WORK TO BE COMPLETED – Please copy out all the data. Every detail stays the same.

RECORDS PROVIDED –
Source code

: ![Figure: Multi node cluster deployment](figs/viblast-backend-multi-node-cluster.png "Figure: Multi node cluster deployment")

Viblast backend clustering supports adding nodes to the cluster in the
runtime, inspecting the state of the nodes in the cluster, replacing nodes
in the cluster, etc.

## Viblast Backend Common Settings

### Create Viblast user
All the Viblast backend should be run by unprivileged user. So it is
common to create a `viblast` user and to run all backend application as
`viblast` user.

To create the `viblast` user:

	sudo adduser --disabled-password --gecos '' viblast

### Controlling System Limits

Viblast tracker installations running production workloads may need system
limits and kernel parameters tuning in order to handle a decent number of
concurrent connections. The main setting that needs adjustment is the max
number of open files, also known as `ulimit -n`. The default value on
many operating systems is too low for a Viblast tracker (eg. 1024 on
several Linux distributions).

WRITTEN SOLUTION –
Source code

: ![Figure: Multi node cluster deployment](figs/viblast-backend-multi-node-cluster.png "Figure: Multi node cluster deployment")

Viblast backend clustering supports adding nodes to the cluster in the
runtime, inspecting the state of the nodes in the cluster, replacing nodes
in the cluster, etc.

## Viblast Backend Common Settings

### Create Viblast user
All the Viblast backend should be run by unprivileged user. So it is
common to create a `viblast` user and to run all backend application as
`viblast` user.

To create the `viblast` user:

	sudo adduser --disabled-password --gecos '' viblast

### Controlling System Limits

Viblast tracker installations running production workloads may need system
limits and kernel parameters tuning in order to handle a decent number of
concurrent connections. The main setting that needs adjustment is the max
number of open files, also known as `ulimit -n`. The default value on
many operating systems is too low for a Viblast tracker (eg. 1024 on
several Linux distributions).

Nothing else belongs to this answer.